• [Kısa talimat 1]: Yusuf kıssasıyla ilgili alıntıya göre, kendilerine temkin verilenlerin en belirgin özellikleri nedir?

• [Seçilen alıntı]:

------------------------

Bu naslardan şu anlaşılmaktadır; Peygamberlerin davetini kabul etmeyen yöneticilerin tepkileri hep olumsuz yönde olmuştur. Kral ise Yusuf’a aleyhisselam herhangi olumsuz bir tepki vermiyor. Bilakis ona şöyle diyor: ‘Bugün senin, yanımızda önemli bir yerin ve güvenilir bir durumun vardır.’ Kralın bu tepkisi onun daveti kabul ettiğine işaret etmektedir. İbni Abbas’ın radıyallahu anh talebesi Mücahid rahimehullah ve benzeri bazı âlimler de bu naslara dayanarak kralın Müslüman olduğunu söylemiştir.

 Yusuf aleyhisselam temkin sahibiydi…

 ” ‘Beni ülkenin hazinelerine tayin et! Çünkü ben (onları) çok iyi korurum ve bu işi bilirim’ dedi. Ve böylece Yusuf’a orada dilediği gibi hareket etmek üzere ülke içinde temkin verdik.” (12/Yusuf, 55-56)

 Allah subhanehu ve teâlâ Yusuf’a aleyhisselam dilediği şekilde hükmedebilmesi için temkin vermiş. Temkin, Kur’an-ı Kerim’in kavramlarından biridir. Kendilerine temkin verilenlerin vasıflarını Allah, Hac suresinde şöyle anlatıyor:

 “Onlar öyle kimselerdir ki, şayet kendilerine yeryüzünde temkin versek, namazı dosdoğru kılar, zekâtı verir, iyiliği emreder ve kötülüğü yasaklarlar. Bütün işlerin akıbeti, Allah’a aittir.” (22/Hac, 41)

 Kendilerine temkin verilenlerin en belirgin özellikleri, iyiliği emredip kötülükten nehyetmeleridir. Şunu unutmamak gerekir ki emredilecek en büyük iyilik tevhid, nehyedilecek en büyük kötülük ise şirktir. Yusuf aleyhisselam da temkin verildiği için muhakkak bunu yapmıştır. Kendisinin tevhide aykırı bir şey yapması veya görev yaptığı yerde tevhide aykırı bir şeyin olması mümkün değildir. Fakat bugünkülerin yaptıklarının baştan sona hepsi tevhide aykırıdır.

------------------------

• [Girdi verileri]:
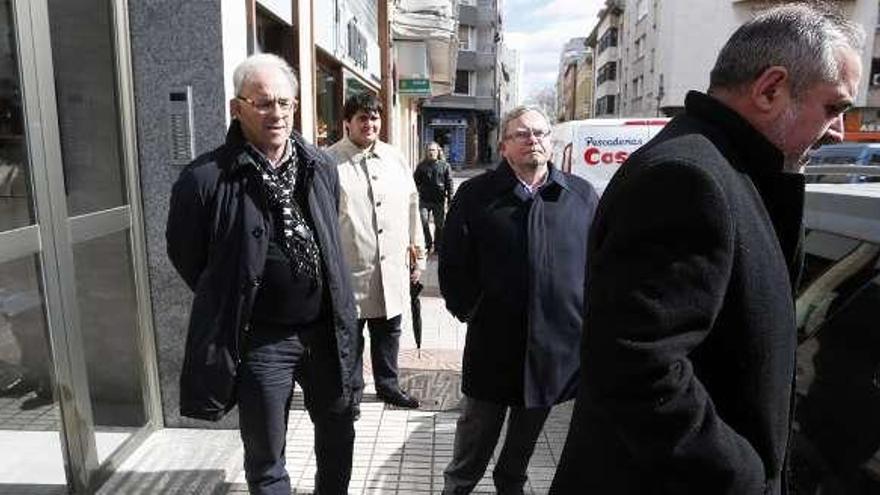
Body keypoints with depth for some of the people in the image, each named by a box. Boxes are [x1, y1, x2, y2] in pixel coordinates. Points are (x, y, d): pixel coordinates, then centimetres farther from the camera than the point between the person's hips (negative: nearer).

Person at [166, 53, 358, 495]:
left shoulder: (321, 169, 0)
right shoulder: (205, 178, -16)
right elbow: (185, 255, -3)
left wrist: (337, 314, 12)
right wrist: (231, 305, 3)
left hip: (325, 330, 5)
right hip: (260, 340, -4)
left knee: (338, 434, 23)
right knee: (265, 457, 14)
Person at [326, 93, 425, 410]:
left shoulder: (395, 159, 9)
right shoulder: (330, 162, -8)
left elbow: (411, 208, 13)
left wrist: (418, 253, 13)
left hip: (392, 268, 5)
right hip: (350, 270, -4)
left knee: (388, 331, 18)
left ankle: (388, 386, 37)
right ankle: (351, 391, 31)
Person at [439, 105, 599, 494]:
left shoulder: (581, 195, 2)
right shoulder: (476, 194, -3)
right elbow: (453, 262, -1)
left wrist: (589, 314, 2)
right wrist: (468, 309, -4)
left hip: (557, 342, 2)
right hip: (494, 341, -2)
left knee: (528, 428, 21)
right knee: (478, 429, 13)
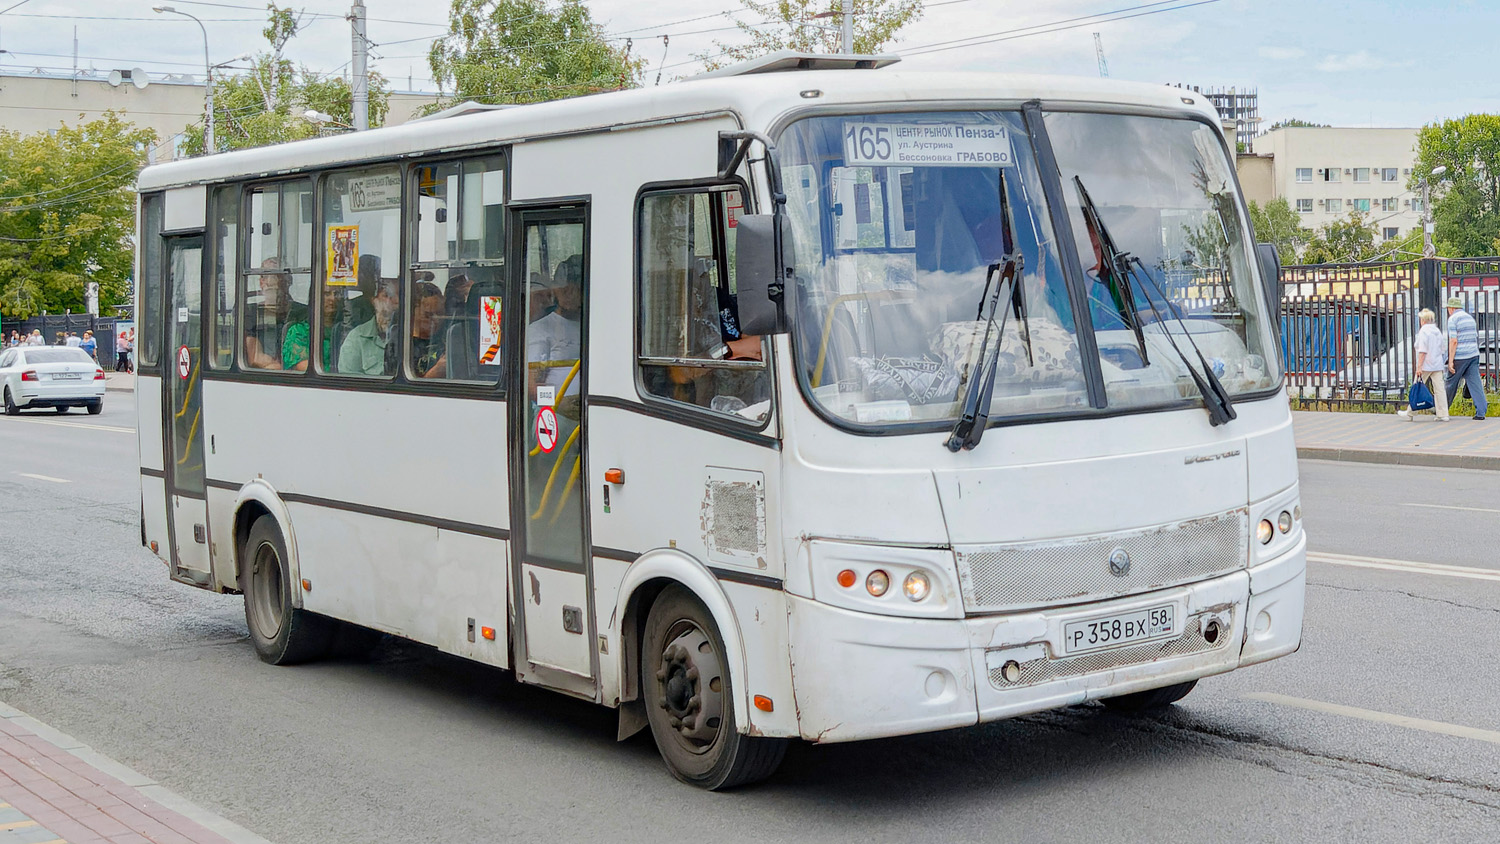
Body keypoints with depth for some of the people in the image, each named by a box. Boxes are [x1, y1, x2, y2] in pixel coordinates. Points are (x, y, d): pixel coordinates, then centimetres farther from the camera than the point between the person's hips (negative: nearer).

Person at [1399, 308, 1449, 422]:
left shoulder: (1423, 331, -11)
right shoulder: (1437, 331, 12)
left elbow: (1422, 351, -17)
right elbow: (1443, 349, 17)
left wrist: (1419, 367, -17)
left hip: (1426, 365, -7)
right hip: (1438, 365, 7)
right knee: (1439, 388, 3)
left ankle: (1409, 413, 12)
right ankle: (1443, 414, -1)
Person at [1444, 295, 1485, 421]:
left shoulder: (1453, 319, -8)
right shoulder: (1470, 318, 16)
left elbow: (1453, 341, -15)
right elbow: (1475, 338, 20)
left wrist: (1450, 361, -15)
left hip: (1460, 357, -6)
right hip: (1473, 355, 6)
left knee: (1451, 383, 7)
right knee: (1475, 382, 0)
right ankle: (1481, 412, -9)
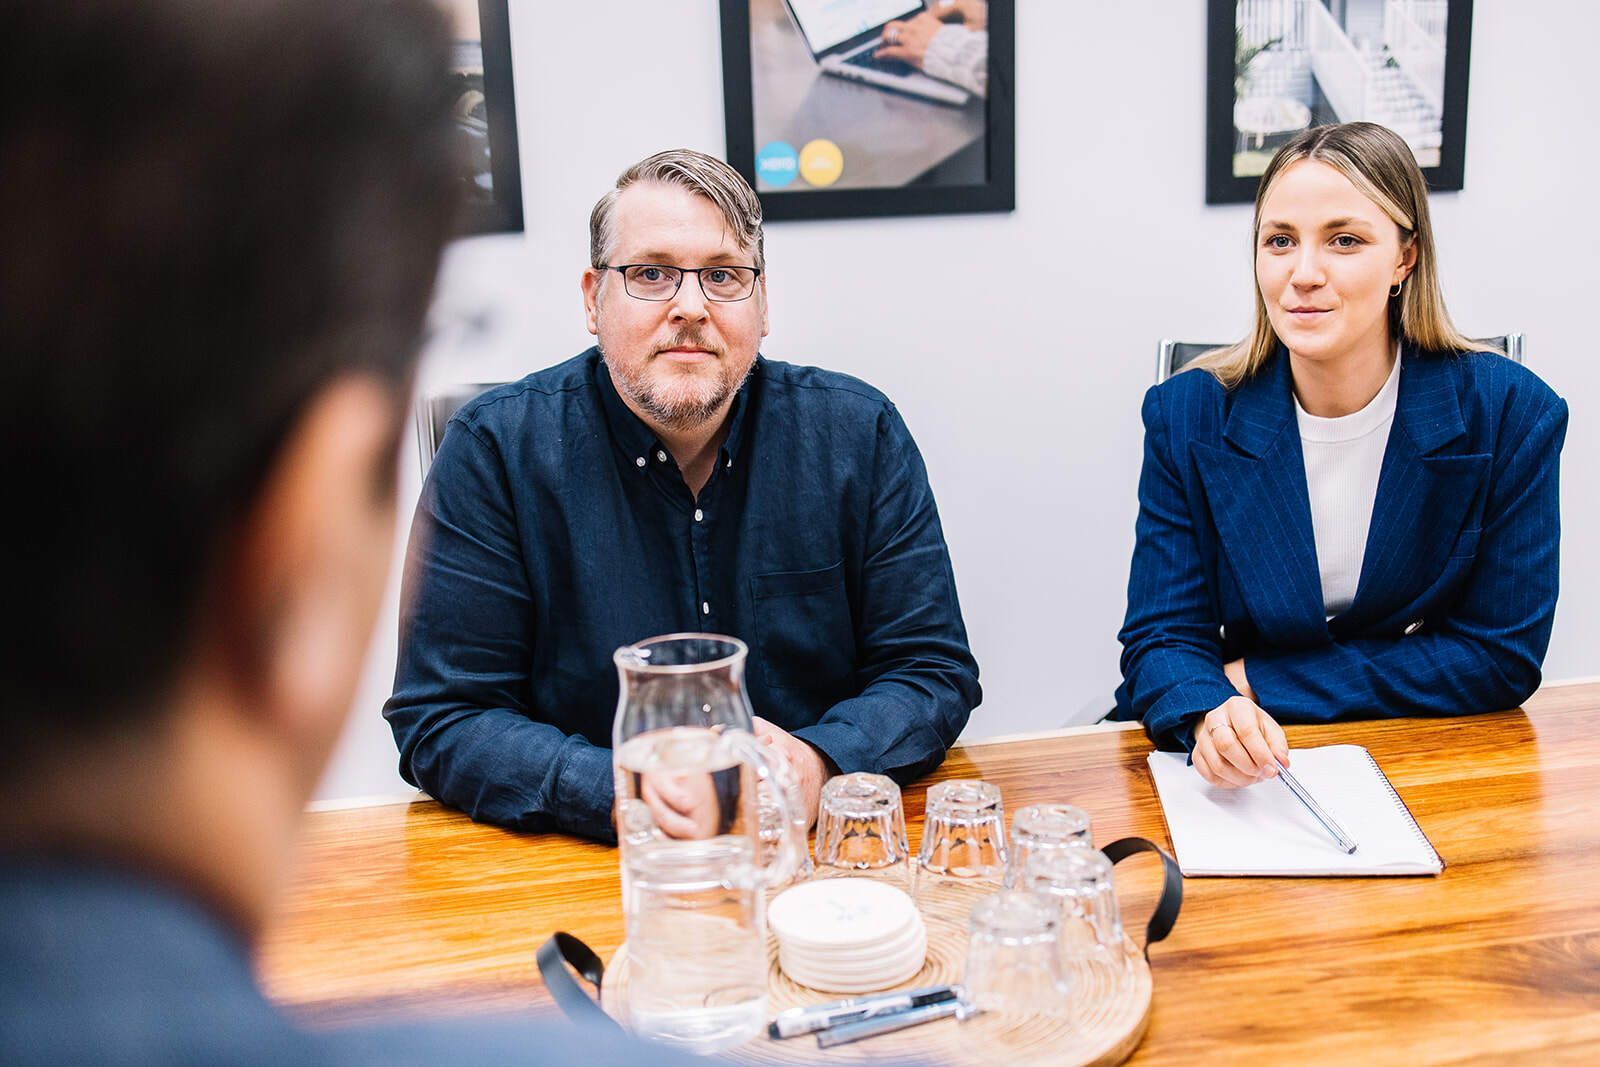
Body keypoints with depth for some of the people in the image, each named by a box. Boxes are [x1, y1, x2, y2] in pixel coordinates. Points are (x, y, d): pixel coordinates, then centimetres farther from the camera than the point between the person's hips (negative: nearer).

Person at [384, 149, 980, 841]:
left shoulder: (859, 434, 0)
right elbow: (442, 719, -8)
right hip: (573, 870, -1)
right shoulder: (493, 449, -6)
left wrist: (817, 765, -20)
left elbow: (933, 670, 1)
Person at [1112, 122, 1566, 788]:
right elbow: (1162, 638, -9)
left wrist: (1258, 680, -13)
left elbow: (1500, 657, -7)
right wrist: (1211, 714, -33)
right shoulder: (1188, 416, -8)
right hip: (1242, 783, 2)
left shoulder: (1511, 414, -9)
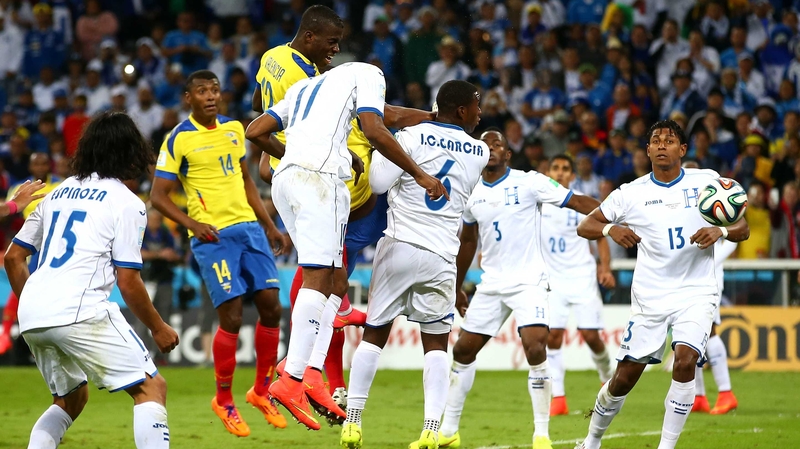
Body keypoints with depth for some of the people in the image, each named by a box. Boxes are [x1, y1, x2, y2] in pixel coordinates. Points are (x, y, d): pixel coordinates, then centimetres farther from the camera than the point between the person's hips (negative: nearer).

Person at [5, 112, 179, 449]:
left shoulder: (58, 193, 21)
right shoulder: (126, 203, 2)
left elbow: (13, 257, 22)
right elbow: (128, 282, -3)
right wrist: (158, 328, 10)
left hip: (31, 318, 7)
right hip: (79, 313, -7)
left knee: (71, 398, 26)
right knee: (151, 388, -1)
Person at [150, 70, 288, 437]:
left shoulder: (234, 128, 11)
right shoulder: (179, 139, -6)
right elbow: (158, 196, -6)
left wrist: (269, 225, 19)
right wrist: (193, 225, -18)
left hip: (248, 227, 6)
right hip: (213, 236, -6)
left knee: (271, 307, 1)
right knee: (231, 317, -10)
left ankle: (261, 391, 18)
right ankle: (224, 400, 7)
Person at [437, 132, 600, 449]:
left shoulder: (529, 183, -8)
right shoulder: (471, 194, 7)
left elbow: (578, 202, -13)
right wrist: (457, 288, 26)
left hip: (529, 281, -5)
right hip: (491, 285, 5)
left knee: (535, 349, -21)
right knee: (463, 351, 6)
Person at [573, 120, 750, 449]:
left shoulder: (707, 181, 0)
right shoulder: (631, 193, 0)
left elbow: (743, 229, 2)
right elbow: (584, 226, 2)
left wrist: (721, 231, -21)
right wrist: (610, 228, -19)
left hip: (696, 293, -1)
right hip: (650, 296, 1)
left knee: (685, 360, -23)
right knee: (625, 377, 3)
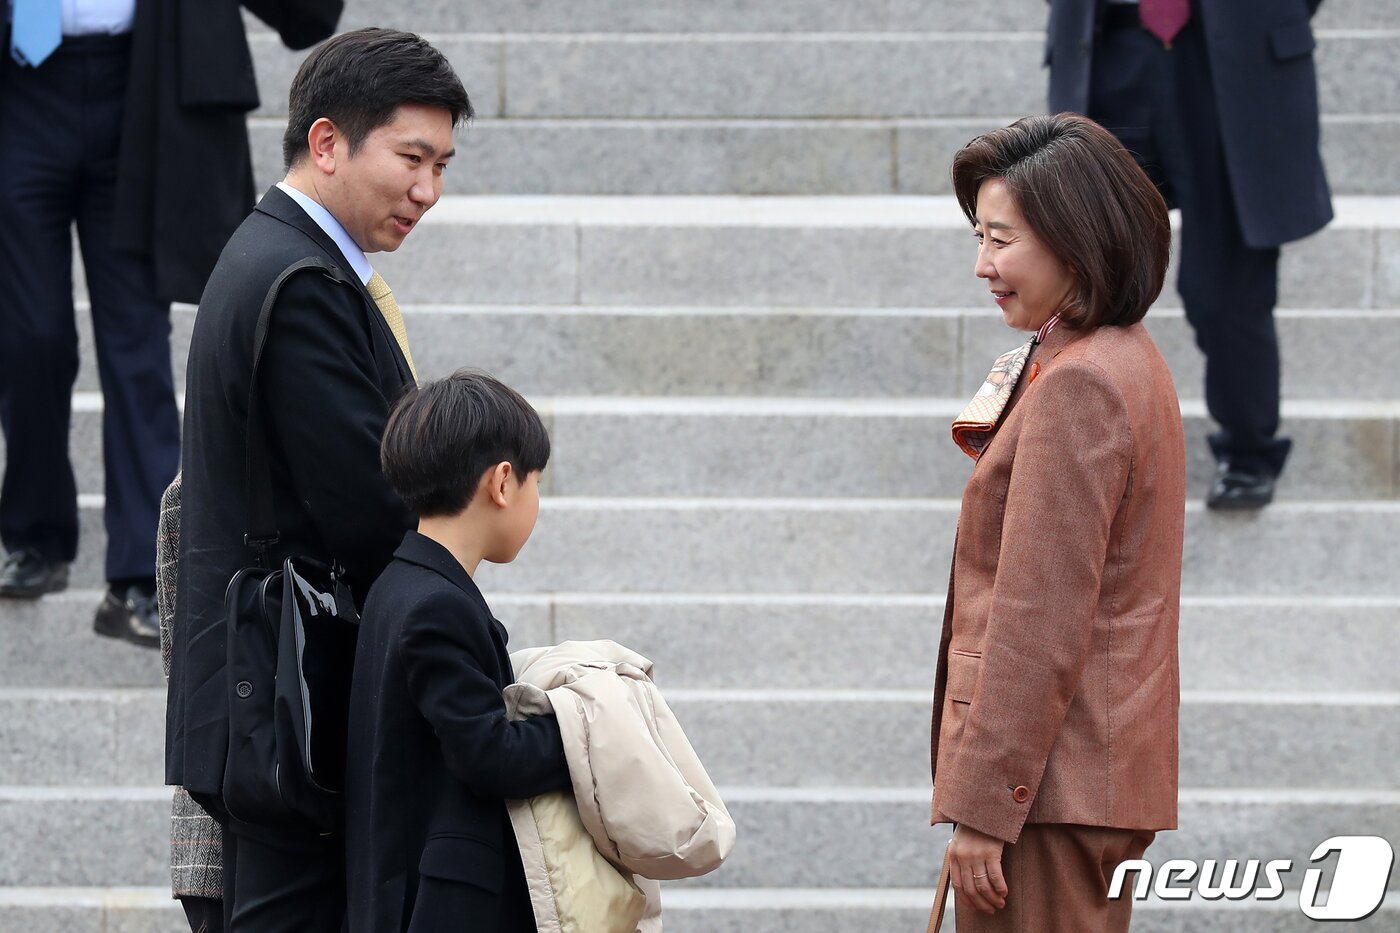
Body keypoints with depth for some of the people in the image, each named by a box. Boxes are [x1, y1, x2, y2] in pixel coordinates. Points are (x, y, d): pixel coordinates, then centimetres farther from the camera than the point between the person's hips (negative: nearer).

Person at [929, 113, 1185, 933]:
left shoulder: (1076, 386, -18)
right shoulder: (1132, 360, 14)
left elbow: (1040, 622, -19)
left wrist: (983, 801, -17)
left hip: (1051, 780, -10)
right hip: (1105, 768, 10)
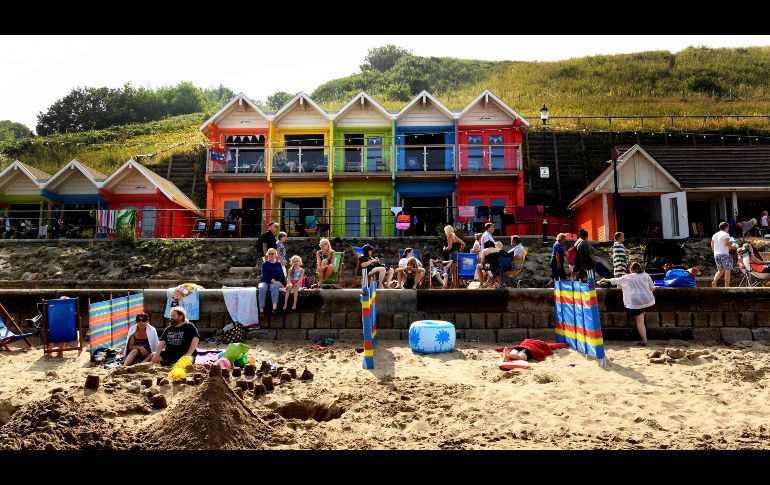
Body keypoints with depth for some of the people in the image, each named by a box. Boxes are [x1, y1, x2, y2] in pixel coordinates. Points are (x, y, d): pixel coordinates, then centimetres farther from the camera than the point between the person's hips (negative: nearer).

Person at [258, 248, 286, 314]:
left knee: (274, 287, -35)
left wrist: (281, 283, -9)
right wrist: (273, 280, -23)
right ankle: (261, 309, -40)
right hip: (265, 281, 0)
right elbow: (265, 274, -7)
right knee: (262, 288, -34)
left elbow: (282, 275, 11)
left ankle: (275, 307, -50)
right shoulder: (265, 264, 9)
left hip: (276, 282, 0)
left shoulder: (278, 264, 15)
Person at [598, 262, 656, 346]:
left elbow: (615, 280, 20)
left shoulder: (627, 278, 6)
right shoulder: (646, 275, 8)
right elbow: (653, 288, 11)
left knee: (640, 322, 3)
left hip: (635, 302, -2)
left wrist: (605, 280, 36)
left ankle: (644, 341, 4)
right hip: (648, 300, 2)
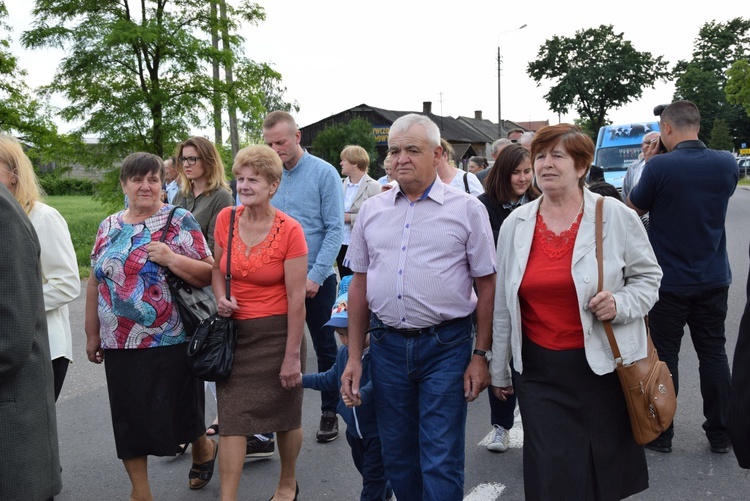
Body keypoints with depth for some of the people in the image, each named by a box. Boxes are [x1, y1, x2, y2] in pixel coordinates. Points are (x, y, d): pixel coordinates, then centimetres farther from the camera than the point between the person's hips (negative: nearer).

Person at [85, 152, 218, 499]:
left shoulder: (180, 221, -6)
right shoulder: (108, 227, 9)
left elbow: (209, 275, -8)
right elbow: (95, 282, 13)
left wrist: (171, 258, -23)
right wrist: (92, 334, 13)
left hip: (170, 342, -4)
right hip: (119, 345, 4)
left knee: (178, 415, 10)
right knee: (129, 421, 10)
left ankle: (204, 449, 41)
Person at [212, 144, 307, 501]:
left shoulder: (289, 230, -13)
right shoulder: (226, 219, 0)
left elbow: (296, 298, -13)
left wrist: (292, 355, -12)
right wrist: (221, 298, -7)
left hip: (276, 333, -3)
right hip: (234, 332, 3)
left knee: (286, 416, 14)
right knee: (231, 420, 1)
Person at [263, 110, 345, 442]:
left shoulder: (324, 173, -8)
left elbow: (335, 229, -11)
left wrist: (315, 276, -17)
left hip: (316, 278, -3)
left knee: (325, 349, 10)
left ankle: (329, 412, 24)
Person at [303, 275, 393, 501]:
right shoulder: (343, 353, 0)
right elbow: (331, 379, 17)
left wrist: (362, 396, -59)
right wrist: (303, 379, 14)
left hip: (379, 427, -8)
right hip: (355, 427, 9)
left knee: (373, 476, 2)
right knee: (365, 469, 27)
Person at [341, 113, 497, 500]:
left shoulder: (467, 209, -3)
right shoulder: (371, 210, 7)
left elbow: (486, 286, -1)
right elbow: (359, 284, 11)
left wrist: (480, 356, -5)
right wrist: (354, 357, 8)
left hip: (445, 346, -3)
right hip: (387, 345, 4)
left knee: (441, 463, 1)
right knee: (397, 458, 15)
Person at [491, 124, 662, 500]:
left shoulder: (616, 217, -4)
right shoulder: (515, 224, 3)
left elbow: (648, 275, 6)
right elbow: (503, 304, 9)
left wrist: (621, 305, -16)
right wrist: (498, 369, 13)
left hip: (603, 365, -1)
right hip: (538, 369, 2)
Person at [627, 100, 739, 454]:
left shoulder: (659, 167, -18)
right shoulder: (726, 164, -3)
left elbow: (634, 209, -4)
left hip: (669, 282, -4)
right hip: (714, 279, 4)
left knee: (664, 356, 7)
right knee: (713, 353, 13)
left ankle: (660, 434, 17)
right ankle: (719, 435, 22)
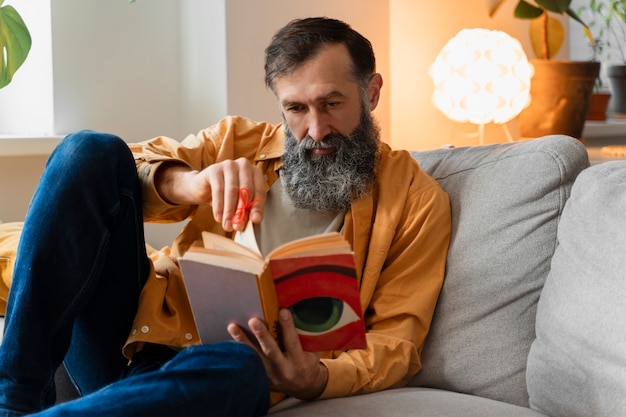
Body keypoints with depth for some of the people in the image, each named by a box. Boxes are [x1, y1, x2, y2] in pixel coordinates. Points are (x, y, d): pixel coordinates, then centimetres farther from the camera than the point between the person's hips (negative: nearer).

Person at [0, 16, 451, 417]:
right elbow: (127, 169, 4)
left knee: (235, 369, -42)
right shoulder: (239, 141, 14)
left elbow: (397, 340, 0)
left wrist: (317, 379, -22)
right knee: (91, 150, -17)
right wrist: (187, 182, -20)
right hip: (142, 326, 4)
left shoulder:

------------------------

• [Kısa talimat 2]: Satırların başından "left wrist: (418, 253, 13)" içeren satıra kadar uzanan bölümü, iki uç da dahil olmak üzere ve açıklama satırlarıyla birlikte yeniden yaz. Vücut noktalarının koordinat ve derinlik değerlerindeki her sayıyı 10 artırarak kaydır, yalnızca bu bölümü ver ve resimleri yanıta dahil etme.

• [Yanıt bölümü 1]: Kendilerine temkin verilenlerin en belirgin özellikleri, iyiliği emredip kötülükten nehyetmeleridir.

• [Yanıt bölümü 2]:
Body keypoints with depth for some of the people in the image, each named by a box. Boxes are [x1, y1, x2, y2] in pixel coordinates. Points are (x, y, d): pixel coordinates, then centimetres farther from the camera than the point between the person's hips (negative: nearer).

Person at [166, 53, 358, 495]:
left shoulder: (331, 179, 10)
right shoulder: (215, 188, -6)
right elbow: (195, 265, 7)
left wrist: (347, 324, 22)
right wrist: (241, 315, 13)
left hip: (335, 340, 15)
right hip: (270, 350, 6)
left knee: (348, 444, 33)
right knee: (275, 467, 24)
Person at [326, 93, 425, 410]:
left shoulder: (405, 169, 19)
right shoulder: (340, 172, 2)
left elbow: (421, 218, 23)
left wrist: (428, 263, 23)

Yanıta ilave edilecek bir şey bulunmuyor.